__Task to carry out__
Take each line from the material below that includes the string "deliveries" and copy it.

__Data listing__
________________

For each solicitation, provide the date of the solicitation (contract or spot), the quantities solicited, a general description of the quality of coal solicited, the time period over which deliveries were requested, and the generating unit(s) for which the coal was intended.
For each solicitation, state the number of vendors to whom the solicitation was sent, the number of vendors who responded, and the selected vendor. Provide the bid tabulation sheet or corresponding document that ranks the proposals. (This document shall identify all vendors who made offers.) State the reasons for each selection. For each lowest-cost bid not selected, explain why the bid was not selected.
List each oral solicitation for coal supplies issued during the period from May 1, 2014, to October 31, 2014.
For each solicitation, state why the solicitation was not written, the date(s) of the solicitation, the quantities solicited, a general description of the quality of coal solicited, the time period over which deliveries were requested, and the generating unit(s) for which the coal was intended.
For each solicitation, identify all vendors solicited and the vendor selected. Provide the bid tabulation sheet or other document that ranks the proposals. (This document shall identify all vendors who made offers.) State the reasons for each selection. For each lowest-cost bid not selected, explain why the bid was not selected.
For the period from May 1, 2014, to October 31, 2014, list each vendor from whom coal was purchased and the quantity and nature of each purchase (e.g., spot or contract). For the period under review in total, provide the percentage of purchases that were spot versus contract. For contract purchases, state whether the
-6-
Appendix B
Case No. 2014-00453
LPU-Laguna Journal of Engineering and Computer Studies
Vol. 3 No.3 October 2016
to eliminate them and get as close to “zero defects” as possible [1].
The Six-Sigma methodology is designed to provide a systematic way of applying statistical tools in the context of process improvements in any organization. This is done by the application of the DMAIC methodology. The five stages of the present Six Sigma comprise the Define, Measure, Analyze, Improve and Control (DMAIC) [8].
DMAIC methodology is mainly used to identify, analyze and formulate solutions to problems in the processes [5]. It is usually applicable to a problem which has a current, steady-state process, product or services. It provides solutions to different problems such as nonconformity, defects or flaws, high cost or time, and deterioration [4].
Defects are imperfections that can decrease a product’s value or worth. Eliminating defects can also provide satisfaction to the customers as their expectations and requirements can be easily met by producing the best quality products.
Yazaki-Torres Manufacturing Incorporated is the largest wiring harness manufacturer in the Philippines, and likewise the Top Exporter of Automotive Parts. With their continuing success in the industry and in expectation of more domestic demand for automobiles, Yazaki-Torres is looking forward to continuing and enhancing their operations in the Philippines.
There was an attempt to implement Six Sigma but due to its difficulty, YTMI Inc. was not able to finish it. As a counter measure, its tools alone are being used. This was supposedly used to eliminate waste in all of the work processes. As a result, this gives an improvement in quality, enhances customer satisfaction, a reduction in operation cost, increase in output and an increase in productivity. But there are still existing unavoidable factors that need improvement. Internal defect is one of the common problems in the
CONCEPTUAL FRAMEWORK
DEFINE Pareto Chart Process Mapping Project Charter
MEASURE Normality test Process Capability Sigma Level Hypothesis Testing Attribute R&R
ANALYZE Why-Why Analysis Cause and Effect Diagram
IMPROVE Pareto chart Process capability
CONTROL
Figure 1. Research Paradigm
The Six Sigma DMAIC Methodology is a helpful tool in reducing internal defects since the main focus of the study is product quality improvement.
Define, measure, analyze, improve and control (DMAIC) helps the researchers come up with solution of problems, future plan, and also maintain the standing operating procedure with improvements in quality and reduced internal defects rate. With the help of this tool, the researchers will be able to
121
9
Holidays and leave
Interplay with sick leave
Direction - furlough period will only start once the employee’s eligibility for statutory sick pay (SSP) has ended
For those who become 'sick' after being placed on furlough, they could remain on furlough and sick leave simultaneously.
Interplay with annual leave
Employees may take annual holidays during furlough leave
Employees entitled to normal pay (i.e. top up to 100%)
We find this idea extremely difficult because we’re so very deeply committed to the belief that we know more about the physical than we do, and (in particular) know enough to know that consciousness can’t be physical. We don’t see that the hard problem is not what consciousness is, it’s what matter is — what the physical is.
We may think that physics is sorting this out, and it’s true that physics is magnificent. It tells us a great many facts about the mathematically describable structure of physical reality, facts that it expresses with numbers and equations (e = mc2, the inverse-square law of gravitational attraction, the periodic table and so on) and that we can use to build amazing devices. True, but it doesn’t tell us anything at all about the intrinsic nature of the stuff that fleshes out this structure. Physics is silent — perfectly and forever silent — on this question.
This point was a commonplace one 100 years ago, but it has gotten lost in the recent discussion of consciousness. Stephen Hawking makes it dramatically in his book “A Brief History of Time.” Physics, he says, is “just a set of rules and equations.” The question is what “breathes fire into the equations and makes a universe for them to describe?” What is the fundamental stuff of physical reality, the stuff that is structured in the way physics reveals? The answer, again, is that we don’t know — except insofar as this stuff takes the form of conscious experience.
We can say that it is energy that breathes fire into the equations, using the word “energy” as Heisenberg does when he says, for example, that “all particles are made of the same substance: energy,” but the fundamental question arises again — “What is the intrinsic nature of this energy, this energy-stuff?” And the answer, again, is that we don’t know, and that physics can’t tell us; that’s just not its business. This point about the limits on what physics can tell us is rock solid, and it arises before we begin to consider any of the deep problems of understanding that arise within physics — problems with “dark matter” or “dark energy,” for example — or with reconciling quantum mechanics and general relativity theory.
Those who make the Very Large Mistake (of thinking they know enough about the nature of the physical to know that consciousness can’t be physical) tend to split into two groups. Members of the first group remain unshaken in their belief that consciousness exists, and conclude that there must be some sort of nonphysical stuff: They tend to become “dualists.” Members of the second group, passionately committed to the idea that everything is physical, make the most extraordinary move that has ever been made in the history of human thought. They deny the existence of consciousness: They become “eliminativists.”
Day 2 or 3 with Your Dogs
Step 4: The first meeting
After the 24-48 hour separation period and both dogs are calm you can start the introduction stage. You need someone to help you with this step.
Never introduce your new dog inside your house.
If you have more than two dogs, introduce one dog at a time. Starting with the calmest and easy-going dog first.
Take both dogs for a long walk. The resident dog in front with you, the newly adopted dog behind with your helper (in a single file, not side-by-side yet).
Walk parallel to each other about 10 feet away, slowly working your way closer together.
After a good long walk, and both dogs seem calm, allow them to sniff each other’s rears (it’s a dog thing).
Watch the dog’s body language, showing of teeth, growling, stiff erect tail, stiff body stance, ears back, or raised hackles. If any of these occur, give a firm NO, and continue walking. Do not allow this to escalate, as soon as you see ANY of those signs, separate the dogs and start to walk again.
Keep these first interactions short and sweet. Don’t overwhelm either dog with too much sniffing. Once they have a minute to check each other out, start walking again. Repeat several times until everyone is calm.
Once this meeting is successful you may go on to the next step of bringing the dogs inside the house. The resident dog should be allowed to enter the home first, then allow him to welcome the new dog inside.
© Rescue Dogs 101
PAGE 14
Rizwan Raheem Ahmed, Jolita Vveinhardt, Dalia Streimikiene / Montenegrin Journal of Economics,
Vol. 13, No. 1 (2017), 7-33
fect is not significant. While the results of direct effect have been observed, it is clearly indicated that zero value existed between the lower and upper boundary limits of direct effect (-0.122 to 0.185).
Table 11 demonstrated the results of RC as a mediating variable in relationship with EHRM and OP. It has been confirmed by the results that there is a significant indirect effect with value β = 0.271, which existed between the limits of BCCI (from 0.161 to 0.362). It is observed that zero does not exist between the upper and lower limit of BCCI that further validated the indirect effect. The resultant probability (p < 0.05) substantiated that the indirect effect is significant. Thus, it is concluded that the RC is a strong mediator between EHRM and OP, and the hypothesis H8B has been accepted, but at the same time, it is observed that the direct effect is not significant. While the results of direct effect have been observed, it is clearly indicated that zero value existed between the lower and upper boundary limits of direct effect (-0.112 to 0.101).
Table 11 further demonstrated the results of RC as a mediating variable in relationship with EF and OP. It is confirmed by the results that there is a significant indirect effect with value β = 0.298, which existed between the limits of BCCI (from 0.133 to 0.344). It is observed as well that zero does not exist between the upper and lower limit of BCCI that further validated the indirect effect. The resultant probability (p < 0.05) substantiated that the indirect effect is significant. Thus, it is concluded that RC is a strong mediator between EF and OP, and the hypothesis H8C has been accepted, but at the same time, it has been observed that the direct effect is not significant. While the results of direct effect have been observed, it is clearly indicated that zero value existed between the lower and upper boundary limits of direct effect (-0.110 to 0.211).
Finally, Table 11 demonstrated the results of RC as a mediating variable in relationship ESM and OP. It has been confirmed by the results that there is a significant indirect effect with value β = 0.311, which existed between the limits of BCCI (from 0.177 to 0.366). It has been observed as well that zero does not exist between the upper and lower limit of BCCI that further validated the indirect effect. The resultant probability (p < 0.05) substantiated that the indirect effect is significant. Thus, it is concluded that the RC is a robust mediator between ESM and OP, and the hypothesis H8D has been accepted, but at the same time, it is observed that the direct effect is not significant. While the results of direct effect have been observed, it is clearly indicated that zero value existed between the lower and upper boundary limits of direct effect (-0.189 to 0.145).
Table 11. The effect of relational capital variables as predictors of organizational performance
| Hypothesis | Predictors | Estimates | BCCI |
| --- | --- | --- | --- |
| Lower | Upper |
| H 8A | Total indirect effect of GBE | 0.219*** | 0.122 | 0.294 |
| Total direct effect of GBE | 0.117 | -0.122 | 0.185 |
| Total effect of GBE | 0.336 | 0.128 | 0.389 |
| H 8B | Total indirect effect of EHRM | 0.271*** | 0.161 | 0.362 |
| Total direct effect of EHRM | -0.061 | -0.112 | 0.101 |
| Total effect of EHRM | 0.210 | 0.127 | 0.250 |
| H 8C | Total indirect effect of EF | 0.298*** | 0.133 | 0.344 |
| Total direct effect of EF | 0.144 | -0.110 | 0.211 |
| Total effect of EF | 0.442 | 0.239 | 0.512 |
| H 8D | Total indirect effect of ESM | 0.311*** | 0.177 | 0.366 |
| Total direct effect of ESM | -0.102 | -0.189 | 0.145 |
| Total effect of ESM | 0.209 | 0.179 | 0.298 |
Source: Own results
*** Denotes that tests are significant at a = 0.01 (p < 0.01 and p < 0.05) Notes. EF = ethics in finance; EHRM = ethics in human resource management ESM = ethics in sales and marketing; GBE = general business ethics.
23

________________

__Output__
For each solicitation, provide the date of the solicitation (contract or spot), the quantities solicited, a general description of the quality of coal solicited, the time period over which deliveries were requested, and the generating unit(s) for which the coal was intended.
For each solicitation, state why the solicitation was not written, the date(s) of the solicitation, the quantities solicited, a general description of the quality of coal solicited, the time period over which deliveries were requested, and the generating unit(s) for which the coal was intended.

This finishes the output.